Thursday, December 20, 2018

reviewing flexbox with flexbox froggy

A coworker mentioned - it's a fun little review of flexbox's ordering and alignment, but maybe it's a bit limited: like, you don't see the underlying DOM the frogs represent, and really the power of flexbox is dealing gracefully for times when things need to jump to another line, the toy only offers a fixed-size pond. (Good to remember how flex-flow =  flex-direction + flex-wrap e.g. "row wrap" or "column-reverse nowrap")

Overall I think I get better results just going to CSS-tricks' guide to flexbox (not coincidentally the first google hit for flexbox) which has a lot of visual examples, usually that guides me to the property I'm looking for.

Grid Garden is similar to Flexbox Froggy but for grids.

It's easy for an old caveman ui guy to scoff a bit as I see CSS in browsers finally catching up to what was trivial to do in the Bad Old Tables For Layout Days. Though obviously it's an old and settled issue, still Eric Meyer put it pretty well in 2009:
All this is why the old “only use tables for layout” argument keeps coming up over and over: strip away the overheated rhetoric and obvious link-baiting, and you find the core of a real need. Because as powerful as CSS can be, table cells do certain things very easily that CSS makes very, very hard. Cells stretch vertically, keeping equal heights as a matter of their intrinsic nature. They stay out of each others’ way, while still being allowed to sit next to each other and use any sizing dimensions. They tie their layout to their parent elements, and vice versa.
Flexbox and Grid finally get back to some of that, but neither either completely, and you still gotta think of browser support and what not.

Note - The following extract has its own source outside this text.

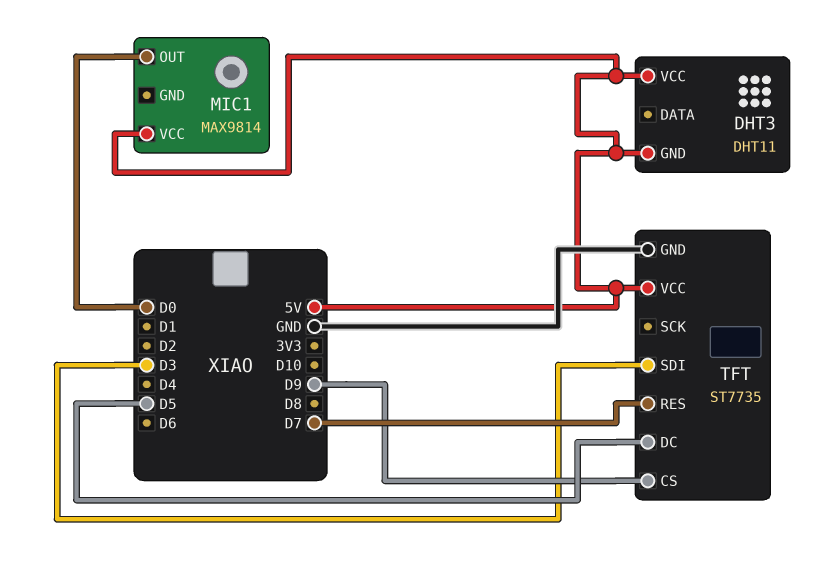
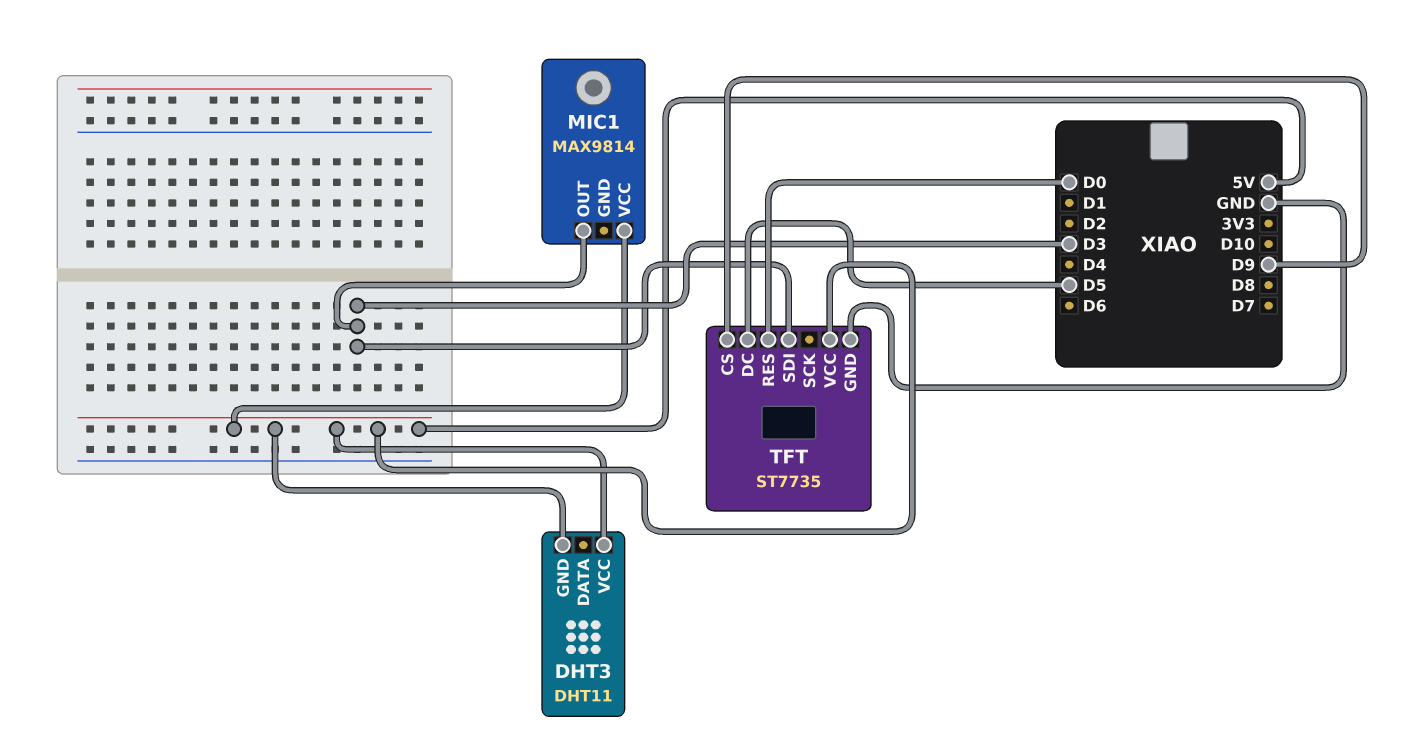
MIC1 pin OUT: D0 -> D3
TFT pin RES: D7 -> D0

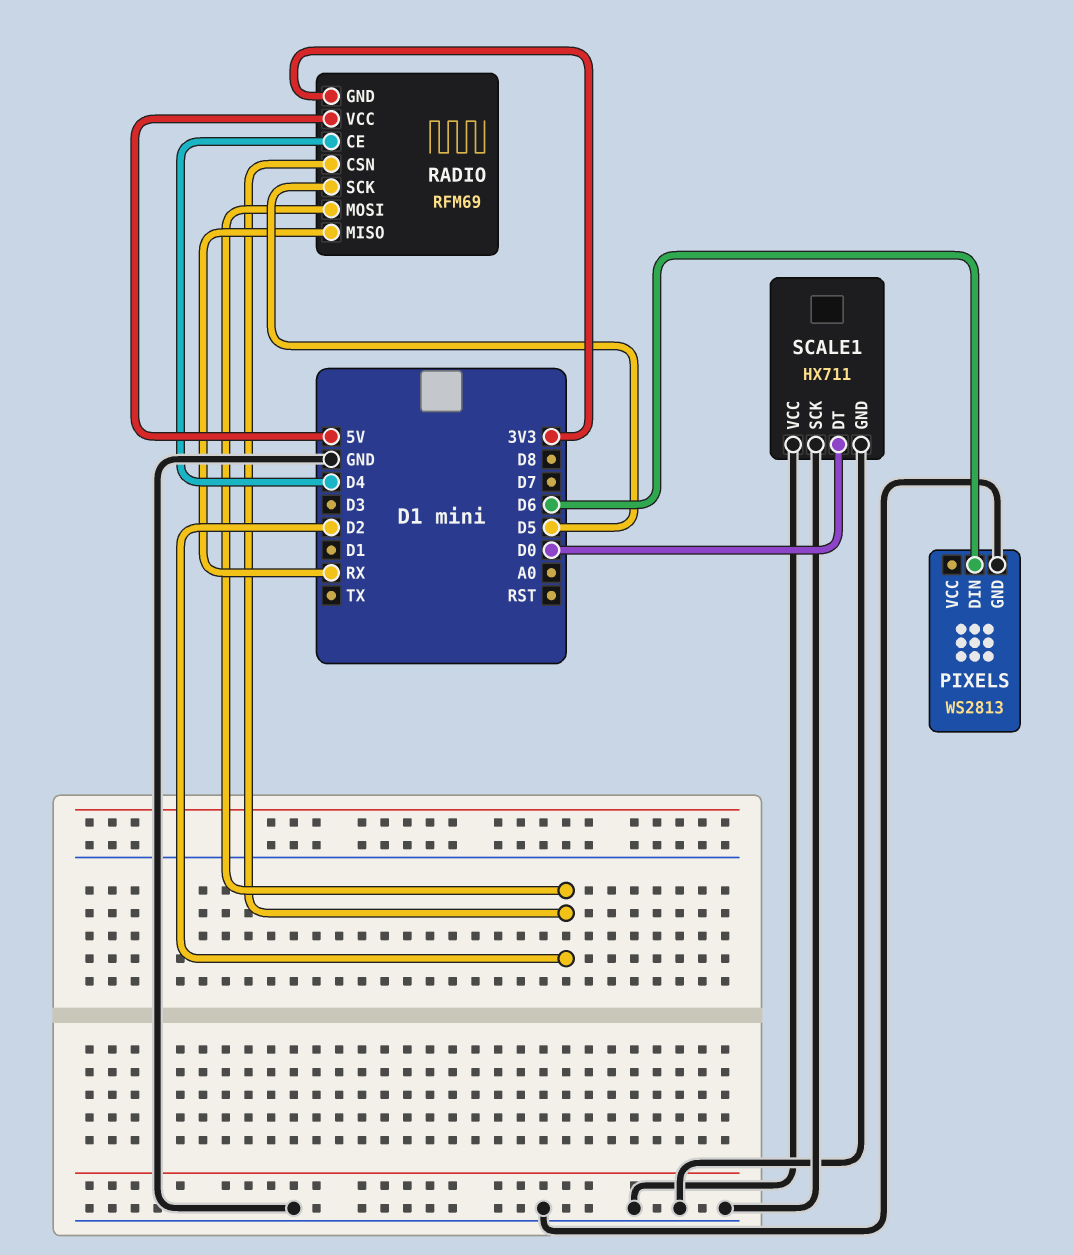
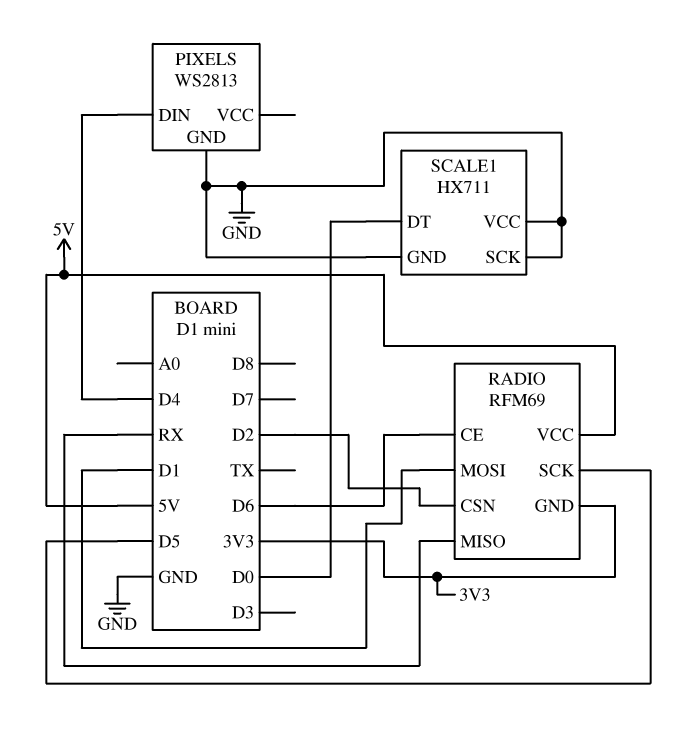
PIXELS pin DIN: D6 -> D4
RADIO pin CE: D4 -> D6
RADIO pin MOSI: D2 -> D1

I always thought my lack of concern about using tables when expedient reflected by engineer side. A designer might think, this HTML Dom is the pure, canonical representation of information!  For developers used to working at layers lower than that front end, though - that's hardly ever the case, there's always a database and so the form of the DOM can be thought of as more transient. On the other hand, in a world ruled by Google scrapers and what not, in some ways the DOM is a bit canonical, in terms of it being the primary representation of your information that the outer world has access to (not to mention accessibility things like screenreaders, but doing a perfect or even completely adequate job there is beyond what most developers will put into it.)